Your goal -
All lines below are to be transcribed exactly.

Source data -
══════

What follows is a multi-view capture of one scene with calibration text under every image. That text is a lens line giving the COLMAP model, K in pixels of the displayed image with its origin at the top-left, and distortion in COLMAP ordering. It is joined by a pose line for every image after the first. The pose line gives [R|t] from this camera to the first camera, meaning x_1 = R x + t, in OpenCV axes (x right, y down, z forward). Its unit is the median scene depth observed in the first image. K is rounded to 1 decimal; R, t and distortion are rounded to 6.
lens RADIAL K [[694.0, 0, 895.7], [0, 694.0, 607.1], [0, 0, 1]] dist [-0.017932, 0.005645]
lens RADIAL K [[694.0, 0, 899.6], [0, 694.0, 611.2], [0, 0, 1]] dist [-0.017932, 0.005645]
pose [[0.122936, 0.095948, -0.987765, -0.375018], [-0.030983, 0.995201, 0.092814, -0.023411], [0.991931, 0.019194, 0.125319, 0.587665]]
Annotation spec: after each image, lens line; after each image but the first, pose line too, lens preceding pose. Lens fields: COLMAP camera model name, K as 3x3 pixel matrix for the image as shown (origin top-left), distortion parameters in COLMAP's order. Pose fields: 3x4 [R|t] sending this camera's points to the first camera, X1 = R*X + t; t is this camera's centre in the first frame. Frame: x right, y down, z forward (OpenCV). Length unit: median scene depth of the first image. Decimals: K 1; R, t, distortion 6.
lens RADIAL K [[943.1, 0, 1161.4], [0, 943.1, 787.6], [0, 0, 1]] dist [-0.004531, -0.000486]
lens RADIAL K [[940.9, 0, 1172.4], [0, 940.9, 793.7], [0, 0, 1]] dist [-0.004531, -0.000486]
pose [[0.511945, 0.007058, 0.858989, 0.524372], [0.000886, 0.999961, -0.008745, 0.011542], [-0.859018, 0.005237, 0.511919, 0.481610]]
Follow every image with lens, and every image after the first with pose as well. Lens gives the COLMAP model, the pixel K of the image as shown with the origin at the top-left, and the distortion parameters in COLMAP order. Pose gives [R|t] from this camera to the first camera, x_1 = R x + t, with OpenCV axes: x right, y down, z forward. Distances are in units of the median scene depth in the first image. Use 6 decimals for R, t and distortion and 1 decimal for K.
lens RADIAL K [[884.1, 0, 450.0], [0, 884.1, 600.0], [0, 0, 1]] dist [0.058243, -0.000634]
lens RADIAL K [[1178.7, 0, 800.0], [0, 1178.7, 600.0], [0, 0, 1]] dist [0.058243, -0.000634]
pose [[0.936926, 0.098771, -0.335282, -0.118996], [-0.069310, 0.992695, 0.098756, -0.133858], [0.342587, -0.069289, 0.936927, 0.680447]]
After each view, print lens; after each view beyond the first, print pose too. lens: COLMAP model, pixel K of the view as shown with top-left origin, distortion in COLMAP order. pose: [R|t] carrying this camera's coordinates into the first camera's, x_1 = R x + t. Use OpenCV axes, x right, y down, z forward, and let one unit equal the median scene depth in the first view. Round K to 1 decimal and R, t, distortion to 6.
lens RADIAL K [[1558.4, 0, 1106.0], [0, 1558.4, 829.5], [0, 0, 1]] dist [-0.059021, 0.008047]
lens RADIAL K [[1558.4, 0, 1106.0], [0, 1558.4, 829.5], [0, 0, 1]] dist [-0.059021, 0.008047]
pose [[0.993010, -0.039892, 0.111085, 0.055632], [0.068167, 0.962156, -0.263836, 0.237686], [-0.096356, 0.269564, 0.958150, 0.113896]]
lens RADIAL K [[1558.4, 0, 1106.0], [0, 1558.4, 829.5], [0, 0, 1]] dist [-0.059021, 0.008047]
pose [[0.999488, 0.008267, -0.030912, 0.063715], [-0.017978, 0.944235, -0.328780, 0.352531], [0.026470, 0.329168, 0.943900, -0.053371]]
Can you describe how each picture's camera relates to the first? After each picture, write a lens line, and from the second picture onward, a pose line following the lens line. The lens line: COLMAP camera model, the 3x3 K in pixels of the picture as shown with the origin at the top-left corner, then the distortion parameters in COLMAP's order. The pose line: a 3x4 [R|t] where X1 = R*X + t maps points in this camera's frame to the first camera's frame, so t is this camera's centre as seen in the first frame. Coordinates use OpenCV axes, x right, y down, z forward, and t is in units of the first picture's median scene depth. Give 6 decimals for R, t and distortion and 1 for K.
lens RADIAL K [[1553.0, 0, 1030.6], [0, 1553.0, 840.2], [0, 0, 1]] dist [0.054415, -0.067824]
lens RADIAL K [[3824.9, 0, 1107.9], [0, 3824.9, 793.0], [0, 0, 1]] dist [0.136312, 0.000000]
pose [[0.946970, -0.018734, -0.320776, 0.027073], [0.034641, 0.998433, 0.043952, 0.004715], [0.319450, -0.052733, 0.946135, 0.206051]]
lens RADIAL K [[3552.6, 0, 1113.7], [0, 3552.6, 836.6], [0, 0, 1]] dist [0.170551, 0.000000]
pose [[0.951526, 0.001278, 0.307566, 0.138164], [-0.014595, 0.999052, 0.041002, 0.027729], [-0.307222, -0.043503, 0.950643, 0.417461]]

══════

Response below -
What follows is a multi-view capture of one scene with calibration text under every image. That text is a lens line giving the COLMAP model, K in pixels of the displayed image with its origin at the top-left, and distortion in COLMAP ordering. It is joined by a pose line for every image after the first. The pose line gives [R|t] from this camera to the first camera, meaning x_1 = R x + t, in OpenCV axes (x right, y down, z forward). Its unit is the median scene depth observed in the first image. K is rounded to 1 decimal; R, t and distortion are rounded to 6.
lens RADIAL K [[694.0, 0, 895.7], [0, 694.0, 607.1], [0, 0, 1]] dist [-0.017932, 0.005645]
lens RADIAL K [[694.0, 0, 899.6], [0, 694.0, 611.2], [0, 0, 1]] dist [-0.017932, 0.005645]
pose [[0.122936, 0.095948, -0.987765, -0.375018], [-0.030983, 0.995201, 0.092814, -0.023411], [0.991931, 0.019194, 0.125319, 0.587665]]
Annotation spec: after each image, lens line; after each image but the first, pose line too, lens preceding pose. Lens fields: COLMAP camera model name, K as 3x3 pixel matrix for the image as shown (origin top-left), distortion parameters in COLMAP's order. Pose fields: 3x4 [R|t] sending this camera's points to the first camera, X1 = R*X + t; t is this camera's centre in the first frame. Frame: x right, y down, z forward (OpenCV). Length unit: median scene depth of the first image. Decimals: K 1; R, t, distortion 6.
lens RADIAL K [[943.1, 0, 1161.4], [0, 943.1, 787.6], [0, 0, 1]] dist [-0.004531, -0.000486]
lens RADIAL K [[940.9, 0, 1172.4], [0, 940.9, 793.7], [0, 0, 1]] dist [-0.004531, -0.000486]
pose [[0.511945, 0.007058, 0.858989, 0.524372], [0.000886, 0.999961, -0.008745, 0.011542], [-0.859018, 0.005237, 0.511919, 0.481610]]
Follow every image with lens, and every image after the first with pose as well. Lens gives the COLMAP model, the pixel K of the image as shown with the origin at the top-left, and the distortion parameters in COLMAP order. Pose gives [R|t] from this camera to the first camera, x_1 = R x + t, with OpenCV axes: x right, y down, z forward. Distances are in units of the median scene depth in the first image. Use 6 decimals for R, t and distortion and 1 decimal for K.
lens RADIAL K [[884.1, 0, 450.0], [0, 884.1, 600.0], [0, 0, 1]] dist [0.058243, -0.000634]
lens RADIAL K [[1178.7, 0, 800.0], [0, 1178.7, 600.0], [0, 0, 1]] dist [0.058243, -0.000634]
pose [[0.936926, 0.098771, -0.335282, -0.118996], [-0.069310, 0.992695, 0.098756, -0.133858], [0.342587, -0.069289, 0.936927, 0.680447]]
After each view, print lens; after each view beyond the first, print pose too. lens: COLMAP model, pixel K of the view as shown with top-left origin, distortion in COLMAP order. pose: [R|t] carrying this camera's coordinates into the first camera's, x_1 = R x + t. Use OpenCV axes, x right, y down, z forward, and let one unit equal the median scene depth in the first view. Round K to 1 decimal and R, t, distortion to 6.
lens RADIAL K [[1558.4, 0, 1106.0], [0, 1558.4, 829.5], [0, 0, 1]] dist [-0.059021, 0.008047]
lens RADIAL K [[1558.4, 0, 1106.0], [0, 1558.4, 829.5], [0, 0, 1]] dist [-0.059021, 0.008047]
pose [[0.993010, -0.039892, 0.111085, 0.055632], [0.068167, 0.962156, -0.263836, 0.237686], [-0.096356, 0.269564, 0.958150, 0.113896]]
lens RADIAL K [[1558.4, 0, 1106.0], [0, 1558.4, 829.5], [0, 0, 1]] dist [-0.059021, 0.008047]
pose [[0.999488, 0.008267, -0.030912, 0.063715], [-0.017978, 0.944235, -0.328780, 0.352531], [0.026470, 0.329168, 0.943900, -0.053371]]
Can you describe how each picture's camera relates to the first? After each picture, write a lens line, and from the second picture onward, a pose line following the lens line. The lens line: COLMAP camera model, the 3x3 K in pixels of the picture as shown with the origin at the top-left corner, then the distortion parameters in COLMAP's order. The pose line: a 3x4 [R|t] where X1 = R*X + t maps points in this camera's frame to the first camera's frame, so t is this camera's centre as seen in the first frame. Coordinates use OpenCV axes, x right, y down, z forward, and t is in units of the first picture's median scene depth. Give 6 decimals for R, t and distortion and 1 for K.
lens RADIAL K [[1553.0, 0, 1030.6], [0, 1553.0, 840.2], [0, 0, 1]] dist [0.054415, -0.067824]
lens RADIAL K [[3824.9, 0, 1107.9], [0, 3824.9, 793.0], [0, 0, 1]] dist [0.136312, 0.000000]
pose [[0.946970, -0.018734, -0.320776, 0.027073], [0.034641, 0.998433, 0.043952, 0.004715], [0.319450, -0.052733, 0.946135, 0.206051]]
lens RADIAL K [[3552.6, 0, 1113.7], [0, 3552.6, 836.6], [0, 0, 1]] dist [0.170551, 0.000000]
pose [[0.951526, 0.001278, 0.307566, 0.138164], [-0.014595, 0.999052, 0.041002, 0.027729], [-0.307222, -0.043503, 0.950643, 0.417461]]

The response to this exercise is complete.